▶ **What you have to do**
Transcribe all of the data verbatim, please, and leave out its pictures.

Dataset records
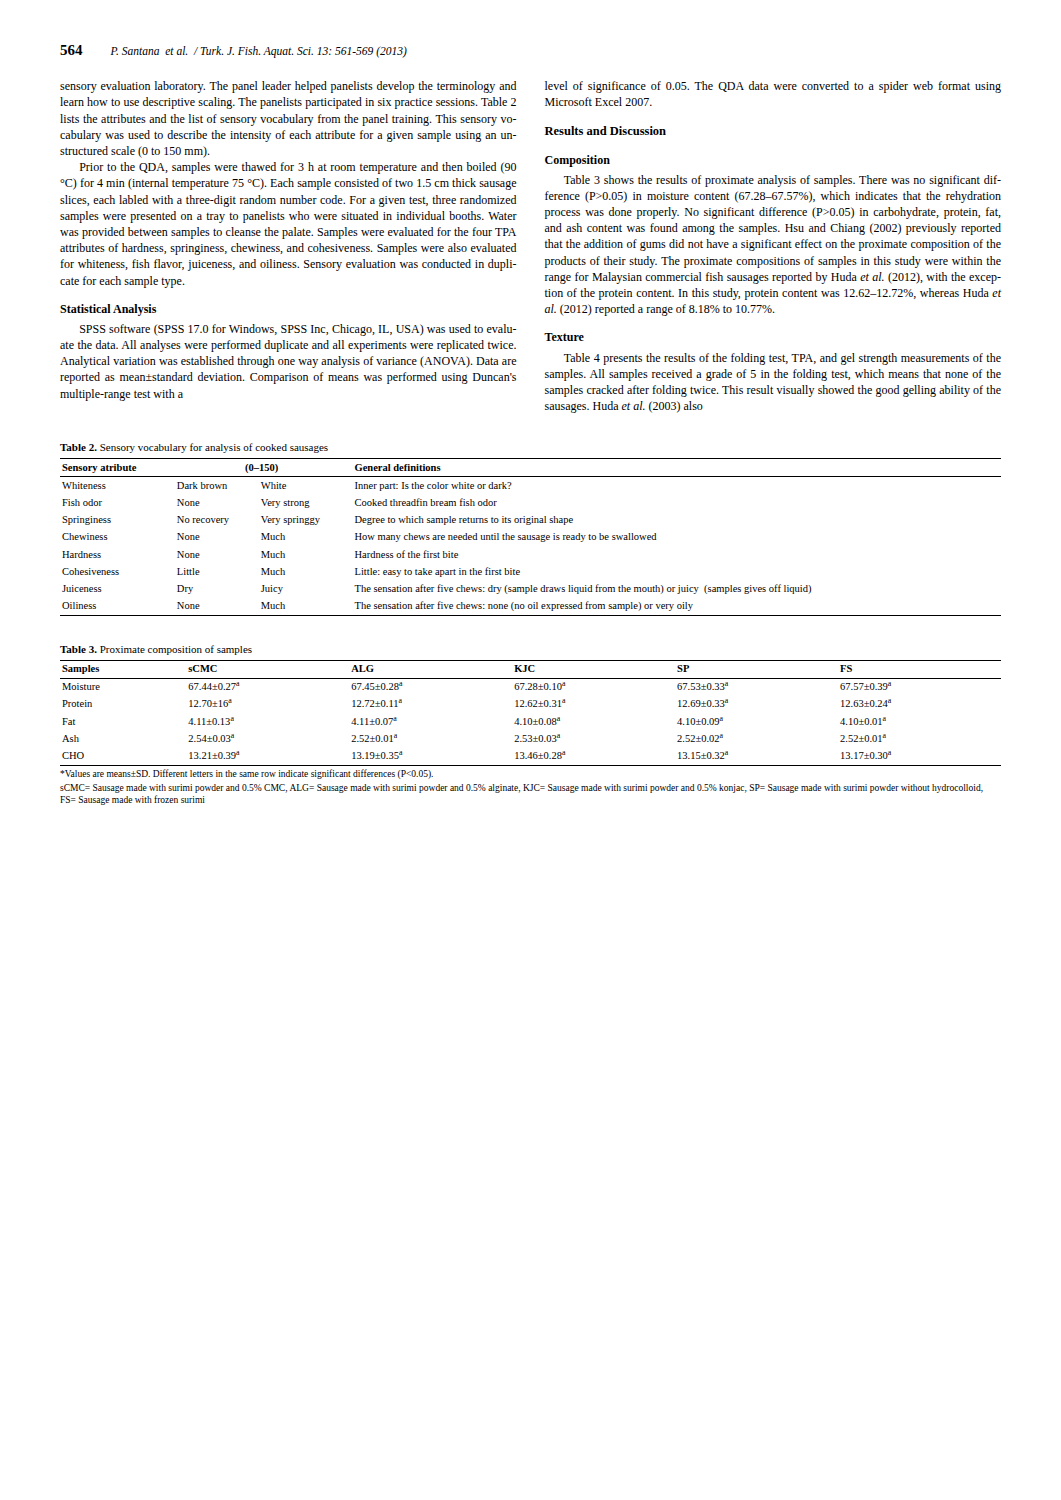564
P. Santana et al. / Turk. J. Fish. Aquat. Sci. 13: 561-569 (2013)
sensory evaluation laboratory. The panel leader helped panelists develop the terminology and learn how to use descriptive scaling. The panelists participated in six practice sessions. Table 2 lists the attributes and the list of sensory vocabulary from the panel training. This sensory vocabulary was used to describe the intensity of each attribute for a given sample using an unstructured scale (0 to 150 mm).
Prior to the QDA, samples were thawed for 3 h at room temperature and then boiled (90 °C) for 4 min (internal temperature 75 °C). Each sample consisted of two 1.5 cm thick sausage slices, each labled with a three-digit random number code. For a given test, three randomized samples were presented on a tray to panelists who were situated in individual booths. Water was provided between samples to cleanse the palate. Samples were evaluated for the four TPA attributes of hardness, springiness, chewiness, and cohesiveness. Samples were also evaluated for whiteness, fish flavor, juiceness, and oiliness. Sensory evaluation was conducted in duplicate for each sample type.
Statistical Analysis
SPSS software (SPSS 17.0 for Windows, SPSS Inc, Chicago, IL, USA) was used to evaluate the data. All analyses were performed duplicate and all experiments were replicated twice. Analytical variation was established through one way analysis of variance (ANOVA). Data are reported as mean±standard deviation. Comparison of means was performed using Duncan's multiple-range test with a
level of significance of 0.05. The QDA data were converted to a spider web format using Microsoft Excel 2007.
Results and Discussion
Composition
Table 3 shows the results of proximate analysis of samples. There was no significant difference (P>0.05) in moisture content (67.28–67.57%), which indicates that the rehydration process was done properly. No significant difference (P>0.05) in carbohydrate, protein, fat, and ash content was found among the samples. Hsu and Chiang (2002) previously reported that the addition of gums did not have a significant effect on the proximate composition of the products of their study. The proximate compositions of samples in this study were within the range for Malaysian commercial fish sausages reported by Huda et al. (2012), with the exception of the protein content. In this study, protein content was 12.62–12.72%, whereas Huda et al. (2012) reported a range of 8.18% to 10.77%.
Texture
Table 4 presents the results of the folding test, TPA, and gel strength measurements of the samples. All samples received a grade of 5 in the folding test, which means that none of the samples cracked after folding twice. This result visually showed the good gelling ability of the sausages. Huda et al. (2003) also
Table 2. Sensory vocabulary for analysis of cooked sausages
| Sensory atribute | (0–150) | General definitions |
| --- | --- | --- |
| Whiteness | Dark brown | White | Inner part: Is the color white or dark? |
| Fish odor | None | Very strong | Cooked threadfin bream fish odor |
| Springiness | No recovery | Very springgy | Degree to which sample returns to its original shape |
| Chewiness | None | Much | How many chews are needed until the sausage is ready to be swallowed |
| Hardness | None | Much | Hardness of the first bite |
| Cohesiveness | Little | Much | Little: easy to take apart in the first bite |
| Juiceness | Dry | Juicy | The sensation after five chews: dry (sample draws liquid from the mouth) or juicy (samples gives off liquid) |
| Oiliness | None | Much | The sensation after five chews: none (no oil expressed from sample) or very oily |
Table 3. Proximate composition of samples
| Samples | sCMC | ALG | KJC | SP | FS |
| --- | --- | --- | --- | --- | --- |
| Moisture | 67.44±0.27 a | 67.45±0.28 a | 67.28±0.10 a | 67.53±0.33 a | 67.57±0.39 a |
| Protein | 12.70±16 a | 12.72±0.11 a | 12.62±0.31 a | 12.69±0.33 a | 12.63±0.24 a |
| Fat | 4.11±0.13 a | 4.11±0.07 a | 4.10±0.08 a | 4.10±0.09 a | 4.10±0.01 a |
| Ash | 2.54±0.03 a | 2.52±0.01 a | 2.53±0.03 a | 2.52±0.02 a | 2.52±0.01 a |
| CHO | 13.21±0.39 a | 13.19±0.35 a | 13.46±0.28 a | 13.15±0.32 a | 13.17±0.30 a |
*Values are means±SD. Different letters in the same row indicate significant differences (P<0.05).
sCMC= Sausage made with surimi powder and 0.5% CMC, ALG= Sausage made with surimi powder and 0.5% alginate, KJC= Sausage made with surimi powder and 0.5% konjac, SP= Sausage made with surimi powder without hydrocolloid, FS= Sausage made with frozen surimi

▶ **Solution for this exercise**
564
P. Santana et al. / Turk. J. Fish. Aquat. Sci. 13: 561-569 (2013)
sensory evaluation laboratory. The panel leader helped panelists develop the terminology and learn how to use descriptive scaling. The panelists participated in six practice sessions. Table 2 lists the attributes and the list of sensory vocabulary from the panel training. This sensory vocabulary was used to describe the intensity of each attribute for a given sample using an unstructured scale (0 to 150 mm).
Prior to the QDA, samples were thawed for 3 h at room temperature and then boiled (90 °C) for 4 min (internal temperature 75 °C). Each sample consisted of two 1.5 cm thick sausage slices, each labled with a three-digit random number code. For a given test, three randomized samples were presented on a tray to panelists who were situated in individual booths. Water was provided between samples to cleanse the palate. Samples were evaluated for the four TPA attributes of hardness, springiness, chewiness, and cohesiveness. Samples were also evaluated for whiteness, fish flavor, juiceness, and oiliness. Sensory evaluation was conducted in duplicate for each sample type.
Statistical Analysis
SPSS software (SPSS 17.0 for Windows, SPSS Inc, Chicago, IL, USA) was used to evaluate the data. All analyses were performed duplicate and all experiments were replicated twice. Analytical variation was established through one way analysis of variance (ANOVA). Data are reported as mean±standard deviation. Comparison of means was performed using Duncan's multiple-range test with a
level of significance of 0.05. The QDA data were converted to a spider web format using Microsoft Excel 2007.
Results and Discussion
Composition
Table 3 shows the results of proximate analysis of samples. There was no significant difference (P>0.05) in moisture content (67.28–67.57%), which indicates that the rehydration process was done properly. No significant difference (P>0.05) in carbohydrate, protein, fat, and ash content was found among the samples. Hsu and Chiang (2002) previously reported that the addition of gums did not have a significant effect on the proximate composition of the products of their study. The proximate compositions of samples in this study were within the range for Malaysian commercial fish sausages reported by Huda et al. (2012), with the exception of the protein content. In this study, protein content was 12.62–12.72%, whereas Huda et al. (2012) reported a range of 8.18% to 10.77%.
Texture
Table 4 presents the results of the folding test, TPA, and gel strength measurements of the samples. All samples received a grade of 5 in the folding test, which means that none of the samples cracked after folding twice. This result visually showed the good gelling ability of the sausages. Huda et al. (2003) also
Table 2. Sensory vocabulary for analysis of cooked sausages
| Sensory atribute | (0–150) | General definitions |
| --- | --- | --- |
| Whiteness | Dark brown | White | Inner part: Is the color white or dark? |
| Fish odor | None | Very strong | Cooked threadfin bream fish odor |
| Springiness | No recovery | Very springgy | Degree to which sample returns to its original shape |
| Chewiness | None | Much | How many chews are needed until the sausage is ready to be swallowed |
| Hardness | None | Much | Hardness of the first bite |
| Cohesiveness | Little | Much | Little: easy to take apart in the first bite |
| Juiceness | Dry | Juicy | The sensation after five chews: dry (sample draws liquid from the mouth) or juicy (samples gives off liquid) |
| Oiliness | None | Much | The sensation after five chews: none (no oil expressed from sample) or very oily |
Table 3. Proximate composition of samples
| Samples | sCMC | ALG | KJC | SP | FS |
| --- | --- | --- | --- | --- | --- |
| Moisture | 67.44±0.27 a | 67.45±0.28 a | 67.28±0.10 a | 67.53±0.33 a | 67.57±0.39 a |
| Protein | 12.70±16 a | 12.72±0.11 a | 12.62±0.31 a | 12.69±0.33 a | 12.63±0.24 a |
| Fat | 4.11±0.13 a | 4.11±0.07 a | 4.10±0.08 a | 4.10±0.09 a | 4.10±0.01 a |
| Ash | 2.54±0.03 a | 2.52±0.01 a | 2.53±0.03 a | 2.52±0.02 a | 2.52±0.01 a |
| CHO | 13.21±0.39 a | 13.19±0.35 a | 13.46±0.28 a | 13.15±0.32 a | 13.17±0.30 a |
*Values are means±SD. Different letters in the same row indicate significant differences (P<0.05).
sCMC= Sausage made with surimi powder and 0.5% CMC, ALG= Sausage made with surimi powder and 0.5% alginate, KJC= Sausage made with surimi powder and 0.5% konjac, SP= Sausage made with surimi powder without hydrocolloid, FS= Sausage made with frozen surimi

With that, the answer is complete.